Violence of that level in front of a child is totally unacceptable. What the hell is wrong with him? Do you own the house? Can you tell him to get out for a few days to give you time to think? You need to get to the bottom of why he’s exploded like this given how out of the blue it is.

phoenixbiscuits · 13/01/2025 21:35

I wish I'd left my ex when he smashed a glass. It's a glaring red beacon.

Teacake808 · 13/01/2025 21:35

Yes i will get to the bottom of it but not tonight. I'd happily just let him stay out my way as I've just settled my boy. He's OK so don't want to unsettle him again. My partner has acted like this before( before I was unwell and worked full-time) so not the issue

OP posts:
teenmaw · 13/01/2025 21:36

If this is a one off due to stress he needs to acknowledge his behaviour, apologise to you both and seek help for what's bothering him and his anger. If this is his personality, he will fuck your kids up. Take it from someone who regrets not kicking the asshole out when this first started.

colinshmolin · 13/01/2025 21:36

Has he had violent outbreaks before? I wonder if he resents you not working or somehow feels superior to you now? Or does he feel he can behave as he likes because you are financially dependent on him.

There is no good reason for this type of behaviour though.

Arlanymor · 13/01/2025 21:37

This gets worse... so it's not a one-off and it happened in front of your poor child.

He needs to agree to get help - swiftly - otherwise surely it has to be the end of the road for the relationship.

Teacake808 · 13/01/2025 21:41

I've only " not been working" for 2 months and was in my previous job 10 years. I've no intention of letting this be I'm 43 I'm doing my best to sort issues with my back and get back to work.

OP posts:
LionRumpus · 13/01/2025 21:42

Have you considered leaving him?

SnidelyWhiplash · 13/01/2025 21:44

I couldn’t be with someone that did anything like this.

Teacake808 · 13/01/2025 21:46

Yes I have but he always convinces me otherwise. Sad I know. He's behaved like this possibly 5 times in 19 years.. it's crap and shouldn't happen but should I throw it all away?

OP posts:
bornagainagain · 13/01/2025 21:47

A definite LTB.

Arlanymor · 13/01/2025 21:48

Teacake808 · 13/01/2025 21:46

Yes I have but he always convinces me otherwise. Sad I know. He's behaved like this possibly 5 times in 19 years.. it's crap and shouldn't happen but should I throw it all away?

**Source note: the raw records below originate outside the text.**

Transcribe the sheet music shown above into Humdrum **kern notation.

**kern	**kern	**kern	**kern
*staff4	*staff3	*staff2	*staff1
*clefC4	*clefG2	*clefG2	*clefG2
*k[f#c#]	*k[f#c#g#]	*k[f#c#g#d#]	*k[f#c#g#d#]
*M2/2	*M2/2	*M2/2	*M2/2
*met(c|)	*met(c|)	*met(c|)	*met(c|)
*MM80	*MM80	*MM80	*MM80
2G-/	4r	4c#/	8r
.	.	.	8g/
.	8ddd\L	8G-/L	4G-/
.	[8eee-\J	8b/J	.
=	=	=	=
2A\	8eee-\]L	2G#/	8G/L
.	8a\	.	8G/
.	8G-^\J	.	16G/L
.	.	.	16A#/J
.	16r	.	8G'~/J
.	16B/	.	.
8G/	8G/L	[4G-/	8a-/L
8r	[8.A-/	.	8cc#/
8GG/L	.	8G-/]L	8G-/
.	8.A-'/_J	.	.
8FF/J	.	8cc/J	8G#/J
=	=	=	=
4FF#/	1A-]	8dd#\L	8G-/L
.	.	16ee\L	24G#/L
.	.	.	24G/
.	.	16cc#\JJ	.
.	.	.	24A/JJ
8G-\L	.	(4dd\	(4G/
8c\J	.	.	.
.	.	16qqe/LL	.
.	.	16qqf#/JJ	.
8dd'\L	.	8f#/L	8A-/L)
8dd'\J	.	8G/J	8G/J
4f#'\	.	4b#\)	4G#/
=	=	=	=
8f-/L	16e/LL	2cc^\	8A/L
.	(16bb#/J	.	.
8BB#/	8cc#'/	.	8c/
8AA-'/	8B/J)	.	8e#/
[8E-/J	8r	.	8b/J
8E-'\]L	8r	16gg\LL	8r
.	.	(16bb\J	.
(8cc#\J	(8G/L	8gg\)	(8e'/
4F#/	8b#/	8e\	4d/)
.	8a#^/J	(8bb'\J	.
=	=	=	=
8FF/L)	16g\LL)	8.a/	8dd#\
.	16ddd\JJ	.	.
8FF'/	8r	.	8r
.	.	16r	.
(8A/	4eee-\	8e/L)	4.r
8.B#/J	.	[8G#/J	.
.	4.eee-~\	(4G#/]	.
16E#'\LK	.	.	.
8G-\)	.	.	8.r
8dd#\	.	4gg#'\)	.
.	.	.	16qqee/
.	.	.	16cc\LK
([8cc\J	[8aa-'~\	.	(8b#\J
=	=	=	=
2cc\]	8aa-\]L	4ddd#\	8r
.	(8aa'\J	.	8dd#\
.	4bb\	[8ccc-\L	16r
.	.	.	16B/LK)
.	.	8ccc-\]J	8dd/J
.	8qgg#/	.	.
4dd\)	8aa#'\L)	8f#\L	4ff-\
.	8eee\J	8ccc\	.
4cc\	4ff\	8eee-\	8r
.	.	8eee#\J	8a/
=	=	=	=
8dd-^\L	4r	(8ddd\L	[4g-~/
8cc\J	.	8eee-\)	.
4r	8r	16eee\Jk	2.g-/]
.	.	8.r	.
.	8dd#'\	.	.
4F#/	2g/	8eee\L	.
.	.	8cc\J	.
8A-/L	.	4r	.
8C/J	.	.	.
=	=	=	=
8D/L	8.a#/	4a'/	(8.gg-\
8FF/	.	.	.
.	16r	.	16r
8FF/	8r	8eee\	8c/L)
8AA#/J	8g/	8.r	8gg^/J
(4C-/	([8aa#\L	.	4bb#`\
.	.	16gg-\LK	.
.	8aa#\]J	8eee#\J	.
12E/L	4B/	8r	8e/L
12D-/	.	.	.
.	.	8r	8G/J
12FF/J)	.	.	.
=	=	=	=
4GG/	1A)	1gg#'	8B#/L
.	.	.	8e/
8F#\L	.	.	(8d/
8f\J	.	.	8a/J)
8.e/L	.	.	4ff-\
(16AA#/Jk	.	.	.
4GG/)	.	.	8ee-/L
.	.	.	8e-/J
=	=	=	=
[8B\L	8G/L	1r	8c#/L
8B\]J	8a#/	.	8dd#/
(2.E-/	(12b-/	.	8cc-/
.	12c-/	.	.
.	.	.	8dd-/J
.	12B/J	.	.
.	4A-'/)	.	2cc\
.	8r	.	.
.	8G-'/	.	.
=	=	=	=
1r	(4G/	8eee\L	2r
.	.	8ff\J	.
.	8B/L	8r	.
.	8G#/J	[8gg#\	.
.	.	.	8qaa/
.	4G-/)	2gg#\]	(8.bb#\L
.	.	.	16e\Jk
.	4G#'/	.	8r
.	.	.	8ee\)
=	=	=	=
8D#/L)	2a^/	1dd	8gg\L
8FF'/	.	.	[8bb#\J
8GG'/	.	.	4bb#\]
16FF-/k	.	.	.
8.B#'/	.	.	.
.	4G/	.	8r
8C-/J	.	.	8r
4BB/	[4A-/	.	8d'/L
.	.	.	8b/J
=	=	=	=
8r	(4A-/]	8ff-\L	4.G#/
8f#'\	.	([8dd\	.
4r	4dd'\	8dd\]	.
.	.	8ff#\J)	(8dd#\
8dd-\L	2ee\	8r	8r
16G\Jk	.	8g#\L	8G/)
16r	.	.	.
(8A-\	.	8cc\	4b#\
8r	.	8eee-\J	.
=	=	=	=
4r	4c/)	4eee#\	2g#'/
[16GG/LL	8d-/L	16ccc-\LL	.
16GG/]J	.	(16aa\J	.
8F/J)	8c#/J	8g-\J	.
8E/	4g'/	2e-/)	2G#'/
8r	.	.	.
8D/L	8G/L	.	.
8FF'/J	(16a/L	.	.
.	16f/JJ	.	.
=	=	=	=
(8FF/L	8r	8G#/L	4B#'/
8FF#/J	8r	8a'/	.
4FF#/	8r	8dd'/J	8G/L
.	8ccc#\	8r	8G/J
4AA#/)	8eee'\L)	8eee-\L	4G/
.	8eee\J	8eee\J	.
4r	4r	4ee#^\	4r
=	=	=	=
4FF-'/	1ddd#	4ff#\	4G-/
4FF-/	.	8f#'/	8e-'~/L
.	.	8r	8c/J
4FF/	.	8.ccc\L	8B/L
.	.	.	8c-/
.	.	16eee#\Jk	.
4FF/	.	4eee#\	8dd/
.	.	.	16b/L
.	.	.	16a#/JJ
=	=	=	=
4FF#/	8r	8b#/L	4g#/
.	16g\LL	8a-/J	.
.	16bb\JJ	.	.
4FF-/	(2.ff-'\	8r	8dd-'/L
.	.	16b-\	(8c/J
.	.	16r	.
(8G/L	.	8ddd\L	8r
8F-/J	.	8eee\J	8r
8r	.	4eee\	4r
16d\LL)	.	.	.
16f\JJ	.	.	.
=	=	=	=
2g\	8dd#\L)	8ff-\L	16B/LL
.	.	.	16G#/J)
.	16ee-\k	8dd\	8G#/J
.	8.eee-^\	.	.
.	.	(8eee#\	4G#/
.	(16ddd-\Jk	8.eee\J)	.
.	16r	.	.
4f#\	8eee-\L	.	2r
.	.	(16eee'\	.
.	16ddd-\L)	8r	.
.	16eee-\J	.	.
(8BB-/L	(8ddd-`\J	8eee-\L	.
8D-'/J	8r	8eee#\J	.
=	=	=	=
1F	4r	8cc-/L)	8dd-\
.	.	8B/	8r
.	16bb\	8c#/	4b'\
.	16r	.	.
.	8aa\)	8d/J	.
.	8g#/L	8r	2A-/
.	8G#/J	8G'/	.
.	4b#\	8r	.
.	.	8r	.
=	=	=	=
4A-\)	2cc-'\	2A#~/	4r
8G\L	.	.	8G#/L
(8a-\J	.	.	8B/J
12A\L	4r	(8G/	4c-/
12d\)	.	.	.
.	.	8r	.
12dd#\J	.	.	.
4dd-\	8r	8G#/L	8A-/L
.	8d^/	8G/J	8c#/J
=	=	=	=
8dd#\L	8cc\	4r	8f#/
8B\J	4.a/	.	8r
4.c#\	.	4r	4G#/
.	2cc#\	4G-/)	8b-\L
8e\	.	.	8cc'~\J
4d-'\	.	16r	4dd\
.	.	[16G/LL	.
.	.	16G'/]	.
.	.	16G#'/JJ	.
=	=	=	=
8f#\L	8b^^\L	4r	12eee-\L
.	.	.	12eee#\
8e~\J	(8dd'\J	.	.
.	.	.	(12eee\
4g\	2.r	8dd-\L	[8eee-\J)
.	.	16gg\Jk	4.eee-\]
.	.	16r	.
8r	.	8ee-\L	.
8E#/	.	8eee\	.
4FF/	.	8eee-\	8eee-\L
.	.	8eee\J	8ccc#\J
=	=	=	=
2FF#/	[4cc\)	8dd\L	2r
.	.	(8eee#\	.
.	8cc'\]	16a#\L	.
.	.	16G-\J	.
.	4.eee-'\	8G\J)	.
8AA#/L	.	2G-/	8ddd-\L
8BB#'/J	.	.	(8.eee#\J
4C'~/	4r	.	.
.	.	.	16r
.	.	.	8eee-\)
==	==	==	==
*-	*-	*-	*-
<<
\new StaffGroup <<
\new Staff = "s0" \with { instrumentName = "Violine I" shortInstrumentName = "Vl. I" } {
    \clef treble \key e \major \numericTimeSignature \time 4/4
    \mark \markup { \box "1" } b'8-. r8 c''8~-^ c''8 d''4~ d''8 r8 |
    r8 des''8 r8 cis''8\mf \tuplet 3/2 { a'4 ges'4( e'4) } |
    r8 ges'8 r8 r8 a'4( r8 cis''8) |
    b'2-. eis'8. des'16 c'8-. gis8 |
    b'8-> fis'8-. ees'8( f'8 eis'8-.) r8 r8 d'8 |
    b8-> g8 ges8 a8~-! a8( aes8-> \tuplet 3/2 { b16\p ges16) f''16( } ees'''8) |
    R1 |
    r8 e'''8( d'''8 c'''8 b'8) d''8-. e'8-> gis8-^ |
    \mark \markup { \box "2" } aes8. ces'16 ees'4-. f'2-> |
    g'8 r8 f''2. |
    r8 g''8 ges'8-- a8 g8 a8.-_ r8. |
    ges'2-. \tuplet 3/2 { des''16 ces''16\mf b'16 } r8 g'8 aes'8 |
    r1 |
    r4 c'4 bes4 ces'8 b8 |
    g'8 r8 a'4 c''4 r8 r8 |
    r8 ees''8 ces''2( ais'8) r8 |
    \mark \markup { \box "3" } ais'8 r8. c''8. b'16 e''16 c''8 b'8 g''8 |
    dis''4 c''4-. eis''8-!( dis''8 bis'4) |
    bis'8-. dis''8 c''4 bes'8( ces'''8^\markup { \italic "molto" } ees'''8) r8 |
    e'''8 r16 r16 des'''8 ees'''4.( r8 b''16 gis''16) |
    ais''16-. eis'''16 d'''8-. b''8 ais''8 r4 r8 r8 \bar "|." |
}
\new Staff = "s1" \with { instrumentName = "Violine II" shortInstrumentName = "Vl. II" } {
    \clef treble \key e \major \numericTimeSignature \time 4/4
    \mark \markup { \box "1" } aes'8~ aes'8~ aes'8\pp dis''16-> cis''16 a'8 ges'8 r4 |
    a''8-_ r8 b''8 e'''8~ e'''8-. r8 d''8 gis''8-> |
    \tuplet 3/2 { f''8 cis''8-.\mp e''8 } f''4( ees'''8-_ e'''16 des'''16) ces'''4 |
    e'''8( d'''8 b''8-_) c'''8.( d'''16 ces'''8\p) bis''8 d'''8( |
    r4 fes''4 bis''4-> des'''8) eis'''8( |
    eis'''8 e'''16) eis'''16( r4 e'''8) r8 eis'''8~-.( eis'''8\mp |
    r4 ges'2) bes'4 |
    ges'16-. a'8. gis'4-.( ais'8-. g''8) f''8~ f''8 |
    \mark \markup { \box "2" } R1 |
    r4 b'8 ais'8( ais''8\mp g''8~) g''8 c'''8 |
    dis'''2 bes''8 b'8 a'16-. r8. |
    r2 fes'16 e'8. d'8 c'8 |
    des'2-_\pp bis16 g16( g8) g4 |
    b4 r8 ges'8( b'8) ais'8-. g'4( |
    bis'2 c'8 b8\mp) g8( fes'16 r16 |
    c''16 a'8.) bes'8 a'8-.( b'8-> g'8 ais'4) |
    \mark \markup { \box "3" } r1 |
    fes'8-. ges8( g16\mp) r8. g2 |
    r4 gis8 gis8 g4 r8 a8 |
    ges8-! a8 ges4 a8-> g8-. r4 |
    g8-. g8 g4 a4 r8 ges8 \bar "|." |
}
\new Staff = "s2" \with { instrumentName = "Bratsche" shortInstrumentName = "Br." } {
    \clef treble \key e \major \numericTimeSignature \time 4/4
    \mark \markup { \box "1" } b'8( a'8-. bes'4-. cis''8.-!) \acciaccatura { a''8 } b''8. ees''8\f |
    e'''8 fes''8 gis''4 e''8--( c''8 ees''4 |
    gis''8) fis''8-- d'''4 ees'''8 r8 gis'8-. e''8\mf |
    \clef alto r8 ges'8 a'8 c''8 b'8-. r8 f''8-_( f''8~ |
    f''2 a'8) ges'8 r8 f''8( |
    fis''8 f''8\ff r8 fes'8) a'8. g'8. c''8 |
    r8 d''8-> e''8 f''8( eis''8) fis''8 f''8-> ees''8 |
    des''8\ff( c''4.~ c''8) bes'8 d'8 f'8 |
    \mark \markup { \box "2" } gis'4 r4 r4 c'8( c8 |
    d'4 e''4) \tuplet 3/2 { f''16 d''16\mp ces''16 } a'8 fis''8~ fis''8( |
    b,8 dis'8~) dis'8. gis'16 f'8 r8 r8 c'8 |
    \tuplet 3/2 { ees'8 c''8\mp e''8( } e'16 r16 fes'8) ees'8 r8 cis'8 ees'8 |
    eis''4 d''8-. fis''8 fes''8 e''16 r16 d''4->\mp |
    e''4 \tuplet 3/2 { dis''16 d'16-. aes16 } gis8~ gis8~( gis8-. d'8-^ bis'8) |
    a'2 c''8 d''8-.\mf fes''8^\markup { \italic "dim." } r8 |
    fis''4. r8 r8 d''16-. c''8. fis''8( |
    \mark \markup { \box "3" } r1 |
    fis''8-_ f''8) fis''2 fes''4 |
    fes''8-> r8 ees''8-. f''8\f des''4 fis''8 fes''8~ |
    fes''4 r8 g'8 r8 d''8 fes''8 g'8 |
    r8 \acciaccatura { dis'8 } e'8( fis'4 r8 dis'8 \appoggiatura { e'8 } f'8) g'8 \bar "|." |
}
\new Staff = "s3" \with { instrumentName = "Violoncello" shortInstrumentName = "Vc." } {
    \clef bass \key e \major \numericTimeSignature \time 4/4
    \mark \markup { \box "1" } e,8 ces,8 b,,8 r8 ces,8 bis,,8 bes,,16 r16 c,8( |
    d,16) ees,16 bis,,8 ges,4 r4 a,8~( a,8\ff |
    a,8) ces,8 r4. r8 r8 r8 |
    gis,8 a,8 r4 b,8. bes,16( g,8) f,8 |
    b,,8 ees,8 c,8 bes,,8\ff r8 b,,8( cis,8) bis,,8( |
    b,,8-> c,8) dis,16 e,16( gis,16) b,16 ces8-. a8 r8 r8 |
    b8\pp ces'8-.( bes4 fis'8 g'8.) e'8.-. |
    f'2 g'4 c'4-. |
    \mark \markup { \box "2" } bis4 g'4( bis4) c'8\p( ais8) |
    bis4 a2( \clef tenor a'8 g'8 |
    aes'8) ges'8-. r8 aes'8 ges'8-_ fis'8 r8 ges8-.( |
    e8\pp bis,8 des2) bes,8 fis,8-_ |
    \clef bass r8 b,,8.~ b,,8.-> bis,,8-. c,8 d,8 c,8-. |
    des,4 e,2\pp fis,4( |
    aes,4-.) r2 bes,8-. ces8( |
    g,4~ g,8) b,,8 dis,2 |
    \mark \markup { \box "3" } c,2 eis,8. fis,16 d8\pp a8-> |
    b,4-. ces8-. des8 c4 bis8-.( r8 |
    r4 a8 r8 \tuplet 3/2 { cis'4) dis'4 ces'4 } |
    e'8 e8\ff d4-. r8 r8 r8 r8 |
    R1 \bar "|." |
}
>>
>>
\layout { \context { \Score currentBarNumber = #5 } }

That's still five times too many. I wouldn't look on it as throwing anything away, rather it would be an improvement that neither you nor your son have to live in fear. Honestly, if he doesn't do anything to improve his behaviour then what is there left to save? A loving partner would get help - if he doesn't then he can't care that much about either of you I'm sorry to say. Make a fresh start - and I so rarely post 'LTB' on posts, but this genuinely sounds awful.

bornagainagain · 13/01/2025 21:49

Teacake808 · 13/01/2025 21:46

Yes I have but he always convinces me otherwise. Sad I know. He's behaved like this possibly 5 times in 19 years.. it's crap and shouldn't happen but should I throw it all away?

why wouldn't you throw an aggressive, dangerous bully away? you will feel much better after!